Jurassic Park by Michael Crichton (1990)
Jurassic Park the film, directed by Steven Spielberg, is my all-time favourite. I was told for years to read the book as it offers a different experience, and it certainly did. There’s no surprise at how imaginative and cinematic the film is – the book does more than half the work building that world. Dinosaurs are just as nail-biting on the page as they are on the screen.
Harry Potter and the Philosopher’s Stone by J K Rowling (1997)
I did say I don’t read that much. I suppose this proves it. I read Harry Potter at school, as it was assigned reading material. But that was the best part, to read something so exciting at the same time as all your friends, and being able to discuss it and wax lyrical about your favourite parts.

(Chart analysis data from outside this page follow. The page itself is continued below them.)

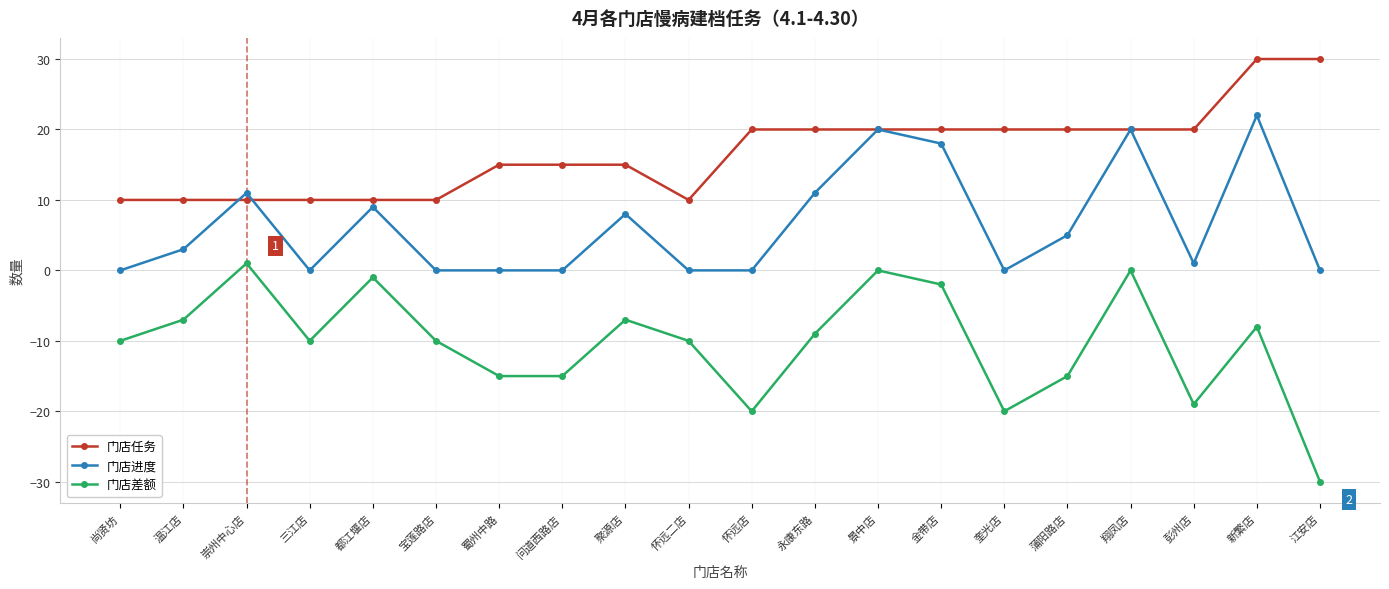

What is the average value of the 门店任务 series?

17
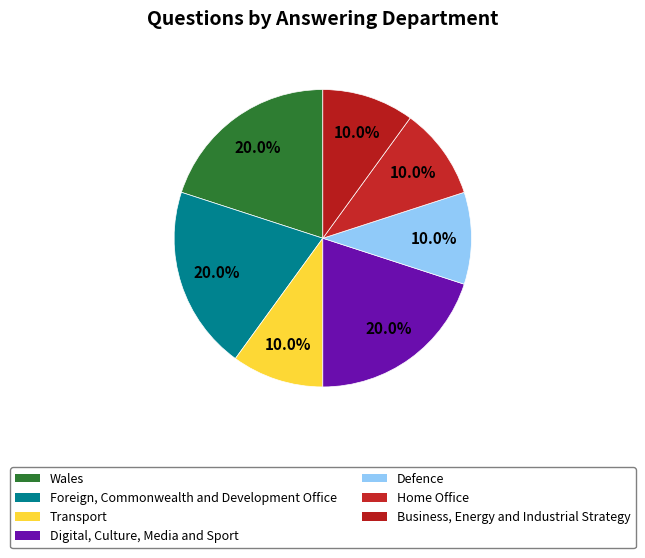

To the nearest percent, what percentage of the pie is Defence?

10%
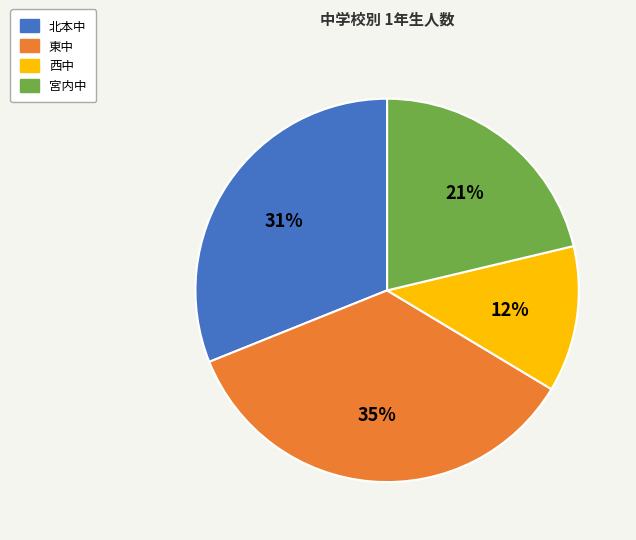

To the nearest percent, what is the difference between the largest and smallest slice percentages?

23%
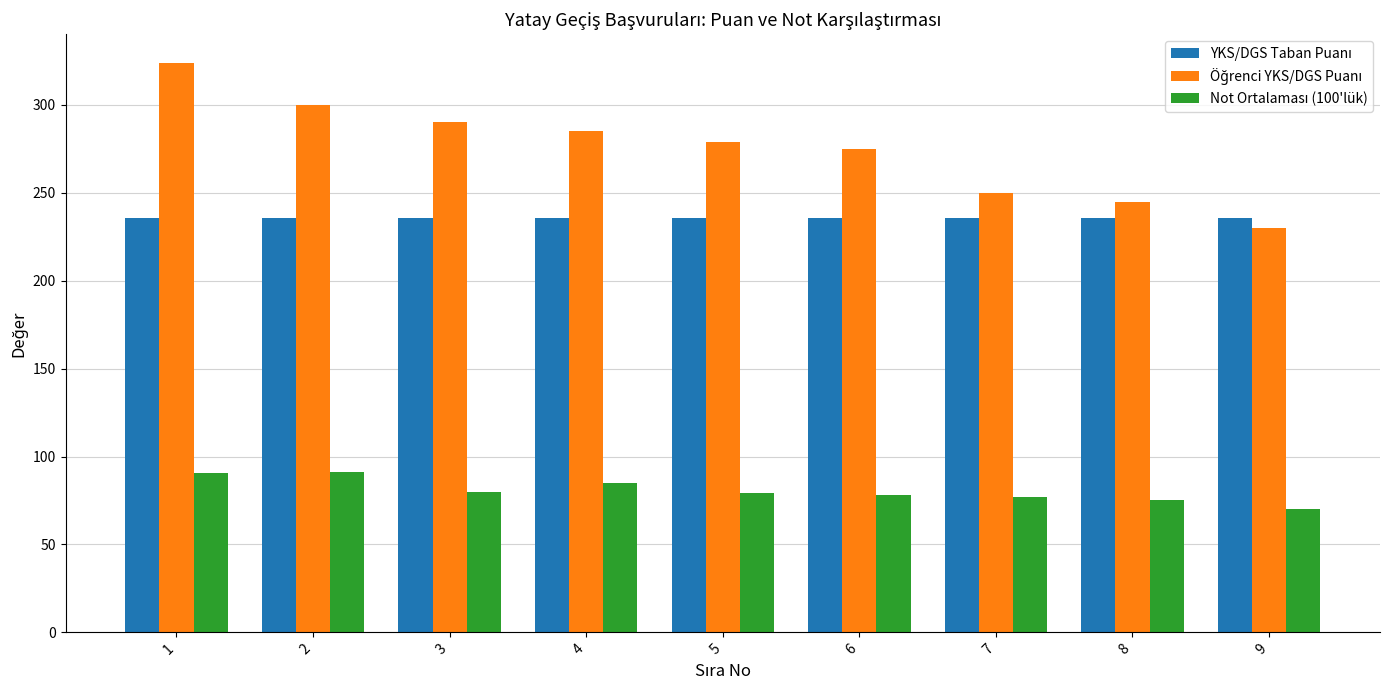

What is the minimum value shown in the chart?

70.0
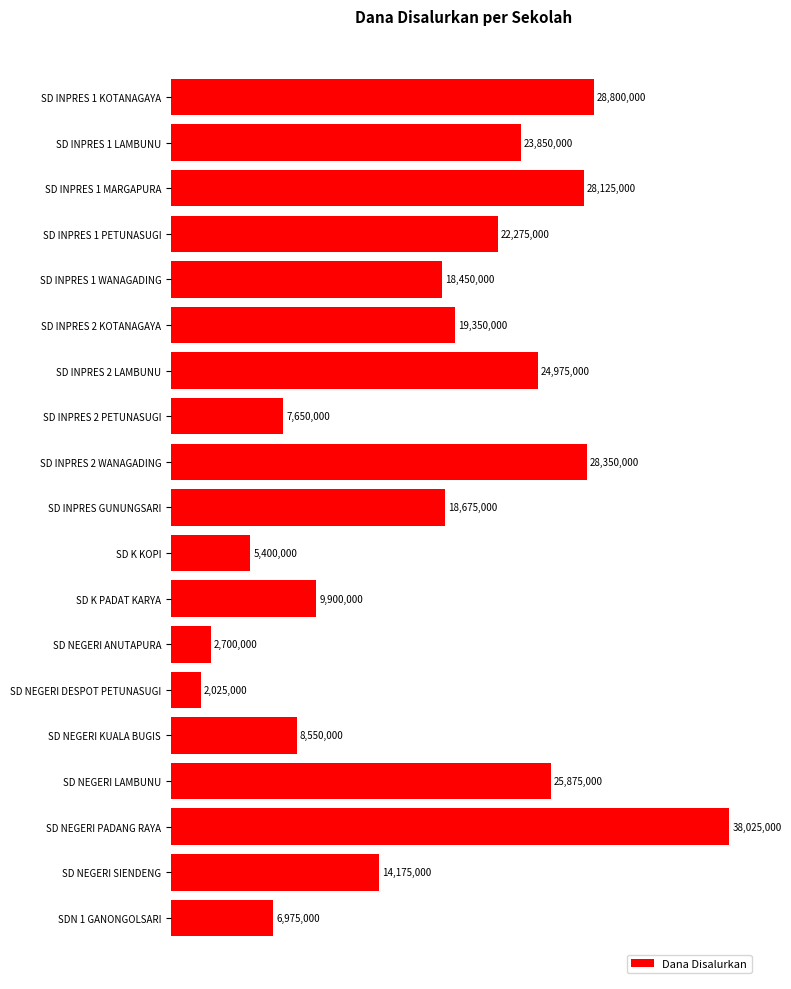

Are the bars horizontal?

Yes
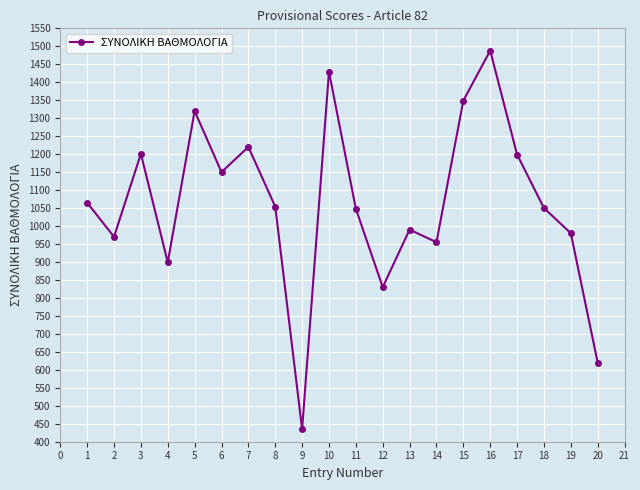

How many data points are less than 1054?

10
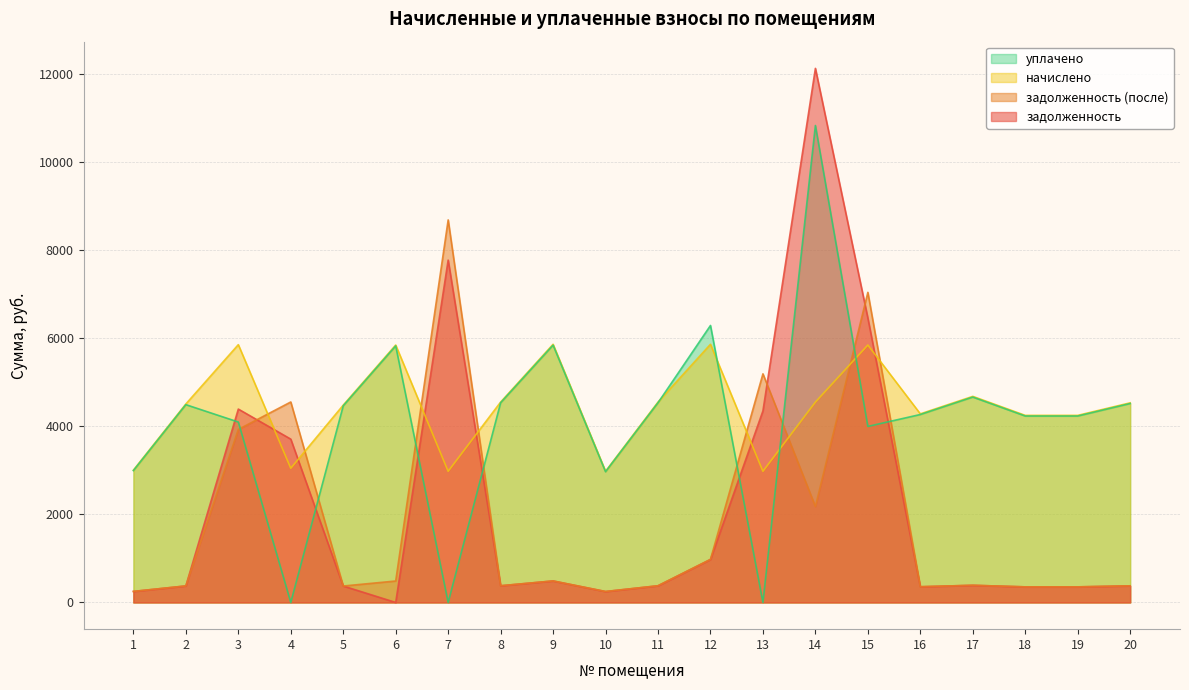

Is it true that начислено equals 5857.9 at 3?

True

The magical world built in the first book was easily accessible and wonderful to be in.
Ready Player One by Ernest Cline (2011)
I first heard of Ready Player One when it was announced that Steven Spielberg (can’t seem to escape him) was making a film based on the book. The premise sounded mad: Willy Wonka set in the future entirely inside a video game. I was more than intrigued, and I read the book about a year before the movie came out. It was a great experience.
Inverting the Pyramid: The History of Football Tactics by Jonathan Wilson (2008)
Growing up, I watched a lot of football with my dad, and I always tried to understand the deeper meaning behind the tactics. This beautifully written book has made the process of reading the game a joy. I certainly understand why I favour players such as Juan Roman Riquelme and Dennis Bergkamp over others.
Fear and Loathing in Las Vegas by Hunter S Thompson (1972)
Step into the hazy drug-induced world of Raoul Duke and his trusty lawyer Dr Gonzo. Willingly lose control and allow yourself to be taken over by the colourful and monstrous creatures painted vividly with unrelenting words and phrases. Take it all on and then let it simmer. It is an experience unlike any other.